Provided text:
▼▼▼

To elucidate the dynamics in a much higher excited state, we used a 350 nm laser light for the repump pulse. Fig. 6(b) shows the transient absorption spectra of perylene excited at 401 and 350 nm. The transient spectrum around the time origin shows positive and negative bands in 500–600 and 600–750 nm. In addition to these signals, the spectrum clearly shows the absorption band of the radical cation of perylene around 535 nm,⁴⁵ which was not detected under the 700 nm repump conditions. At and after ca. 0.3 ps following the introduction of the 350 nm laser pulse, positive absorption signals appear in the wavelength region >710 nm, which is ascribable to the hot band of the S₁ state. Compared with the results in Fig. 6(a) with the repump pulse at 700 nm, the hot band by the 350 nm second pulse excitation extends to a longer wavelength region, indicating that the S₁ molecules produced from a highly excited state hold larger vibrational excess energy. The positive band in the wavelength region longer than 800 nm may contain the absorption of the anionic species of acetonitrile⁴⁶ produced from the electron ejected from perylene, although their molar absorption coefficients are relatively smaller than the S₁ state and radical cation of perylene.

▲▲▲

Information given:
▼▼▼

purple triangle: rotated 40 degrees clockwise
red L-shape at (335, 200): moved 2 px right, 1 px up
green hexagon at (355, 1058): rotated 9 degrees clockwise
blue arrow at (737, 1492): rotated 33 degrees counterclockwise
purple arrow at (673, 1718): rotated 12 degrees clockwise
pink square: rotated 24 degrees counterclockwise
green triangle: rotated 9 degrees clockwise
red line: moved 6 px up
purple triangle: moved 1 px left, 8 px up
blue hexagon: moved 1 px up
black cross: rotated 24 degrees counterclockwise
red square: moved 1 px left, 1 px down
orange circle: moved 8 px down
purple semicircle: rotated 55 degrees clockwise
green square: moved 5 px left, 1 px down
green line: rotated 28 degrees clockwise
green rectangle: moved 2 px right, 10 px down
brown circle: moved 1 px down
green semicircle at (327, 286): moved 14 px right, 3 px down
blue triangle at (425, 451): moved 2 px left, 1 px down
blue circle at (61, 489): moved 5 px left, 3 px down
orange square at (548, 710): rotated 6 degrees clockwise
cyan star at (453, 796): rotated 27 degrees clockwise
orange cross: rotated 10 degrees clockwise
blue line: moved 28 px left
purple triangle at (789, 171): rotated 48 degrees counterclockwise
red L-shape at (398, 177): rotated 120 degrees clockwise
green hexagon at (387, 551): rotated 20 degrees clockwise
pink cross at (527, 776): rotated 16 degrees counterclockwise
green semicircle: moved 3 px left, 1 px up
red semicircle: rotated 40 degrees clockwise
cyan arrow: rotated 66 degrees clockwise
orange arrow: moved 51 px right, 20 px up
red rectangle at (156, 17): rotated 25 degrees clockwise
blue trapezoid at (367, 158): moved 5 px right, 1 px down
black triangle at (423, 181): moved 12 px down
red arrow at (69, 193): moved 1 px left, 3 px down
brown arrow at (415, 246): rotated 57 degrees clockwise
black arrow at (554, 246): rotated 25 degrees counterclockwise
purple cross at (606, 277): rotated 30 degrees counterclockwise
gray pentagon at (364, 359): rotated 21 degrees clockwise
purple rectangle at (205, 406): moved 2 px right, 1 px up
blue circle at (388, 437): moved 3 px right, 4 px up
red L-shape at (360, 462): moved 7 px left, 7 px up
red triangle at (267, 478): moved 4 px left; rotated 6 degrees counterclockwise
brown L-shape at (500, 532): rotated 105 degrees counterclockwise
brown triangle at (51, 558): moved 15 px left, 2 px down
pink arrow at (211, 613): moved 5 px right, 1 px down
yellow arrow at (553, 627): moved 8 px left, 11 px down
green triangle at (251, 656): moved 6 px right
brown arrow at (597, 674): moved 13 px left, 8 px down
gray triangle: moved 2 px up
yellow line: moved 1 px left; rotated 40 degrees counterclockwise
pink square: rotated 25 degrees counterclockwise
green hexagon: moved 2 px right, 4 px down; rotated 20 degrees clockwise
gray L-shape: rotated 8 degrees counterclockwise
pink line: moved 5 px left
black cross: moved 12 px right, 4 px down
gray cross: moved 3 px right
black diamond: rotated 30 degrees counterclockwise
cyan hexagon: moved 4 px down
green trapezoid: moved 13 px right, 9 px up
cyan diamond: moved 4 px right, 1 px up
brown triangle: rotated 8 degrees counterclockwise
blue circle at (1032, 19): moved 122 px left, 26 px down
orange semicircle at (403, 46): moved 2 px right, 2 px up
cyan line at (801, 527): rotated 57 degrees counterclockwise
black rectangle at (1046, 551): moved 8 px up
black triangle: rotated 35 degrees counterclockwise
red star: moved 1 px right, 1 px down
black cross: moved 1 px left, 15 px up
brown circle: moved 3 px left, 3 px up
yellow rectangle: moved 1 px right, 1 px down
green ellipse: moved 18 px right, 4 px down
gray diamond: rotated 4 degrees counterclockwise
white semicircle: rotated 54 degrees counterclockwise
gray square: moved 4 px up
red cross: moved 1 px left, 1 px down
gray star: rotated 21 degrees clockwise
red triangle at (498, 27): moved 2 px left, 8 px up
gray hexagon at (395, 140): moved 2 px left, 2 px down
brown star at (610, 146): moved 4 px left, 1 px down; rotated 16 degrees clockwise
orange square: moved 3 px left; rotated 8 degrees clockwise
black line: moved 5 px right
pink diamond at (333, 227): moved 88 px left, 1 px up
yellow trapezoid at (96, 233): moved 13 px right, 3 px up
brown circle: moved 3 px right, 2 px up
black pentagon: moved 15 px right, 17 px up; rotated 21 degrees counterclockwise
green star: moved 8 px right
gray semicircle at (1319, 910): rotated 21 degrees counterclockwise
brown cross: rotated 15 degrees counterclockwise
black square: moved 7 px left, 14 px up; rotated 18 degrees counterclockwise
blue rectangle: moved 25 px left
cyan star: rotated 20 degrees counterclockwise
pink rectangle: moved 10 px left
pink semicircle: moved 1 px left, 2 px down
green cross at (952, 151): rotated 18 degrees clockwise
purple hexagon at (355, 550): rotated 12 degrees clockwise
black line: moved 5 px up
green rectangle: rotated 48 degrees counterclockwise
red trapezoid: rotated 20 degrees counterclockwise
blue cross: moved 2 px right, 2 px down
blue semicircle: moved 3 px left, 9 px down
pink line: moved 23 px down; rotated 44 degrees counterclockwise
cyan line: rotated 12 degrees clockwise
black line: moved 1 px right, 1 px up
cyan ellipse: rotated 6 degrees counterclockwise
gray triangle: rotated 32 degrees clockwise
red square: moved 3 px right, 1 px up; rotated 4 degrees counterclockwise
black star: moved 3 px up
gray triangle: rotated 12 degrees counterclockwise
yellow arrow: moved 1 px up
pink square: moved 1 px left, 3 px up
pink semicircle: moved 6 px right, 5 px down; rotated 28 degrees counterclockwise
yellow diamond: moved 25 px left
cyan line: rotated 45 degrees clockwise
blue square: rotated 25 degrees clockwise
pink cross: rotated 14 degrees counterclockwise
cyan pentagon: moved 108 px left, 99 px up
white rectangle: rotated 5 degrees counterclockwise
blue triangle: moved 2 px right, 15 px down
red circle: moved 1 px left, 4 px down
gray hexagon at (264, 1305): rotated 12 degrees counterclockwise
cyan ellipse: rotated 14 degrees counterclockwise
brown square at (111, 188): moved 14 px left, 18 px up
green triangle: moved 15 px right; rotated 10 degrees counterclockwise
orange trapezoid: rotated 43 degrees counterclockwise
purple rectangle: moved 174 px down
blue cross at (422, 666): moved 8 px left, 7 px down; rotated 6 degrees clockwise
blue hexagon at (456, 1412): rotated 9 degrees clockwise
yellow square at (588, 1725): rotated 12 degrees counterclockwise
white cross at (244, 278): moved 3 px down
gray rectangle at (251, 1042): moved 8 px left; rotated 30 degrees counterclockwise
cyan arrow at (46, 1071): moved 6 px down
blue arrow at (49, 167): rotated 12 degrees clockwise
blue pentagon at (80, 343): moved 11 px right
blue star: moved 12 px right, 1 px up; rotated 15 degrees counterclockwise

▲▲▲

Exercise requirements:
[A] In the passage on perylene's excited-state dynamics, at about what wavelength does the absorption band of the perylene radical cation appear?
[B] Please continue the passage on perylene's excited-state dynamics after its last sentence.

Responses per task:
[A] Around 535 nm.

[B]
The spectrum at 100 ps shows a positive absorption band due to the S₁ state of perylene at 700 nm, in addition to the band of the radical cation at 535 nm. This is due to the direct excitation of the S₀ state of perylene through the weak absorption at 350 nm (1000 M⁻¹ cm⁻¹).⁴³ To quantitatively confirm this additional S₁ absorption band, we measured the transient absorption spectra of the same sample solution excited only by the pulse at 350 nm, which are shown as blue dotted curves in Fig. 6(b). The agreement of the spectra around 700 nm clearly indicates that the S₁ absorption band remaining at 100 ps is due to the excitation of the S₀ state by the pulse at 350 nm. It should be noted that the absorption band due to the radical cation is absent in the spectra measured under the excitation of the single pump at 350 nm. This result safely excludes a possibility that the radical cation is produced by ionization under the single pulse irradiation at 350 nm.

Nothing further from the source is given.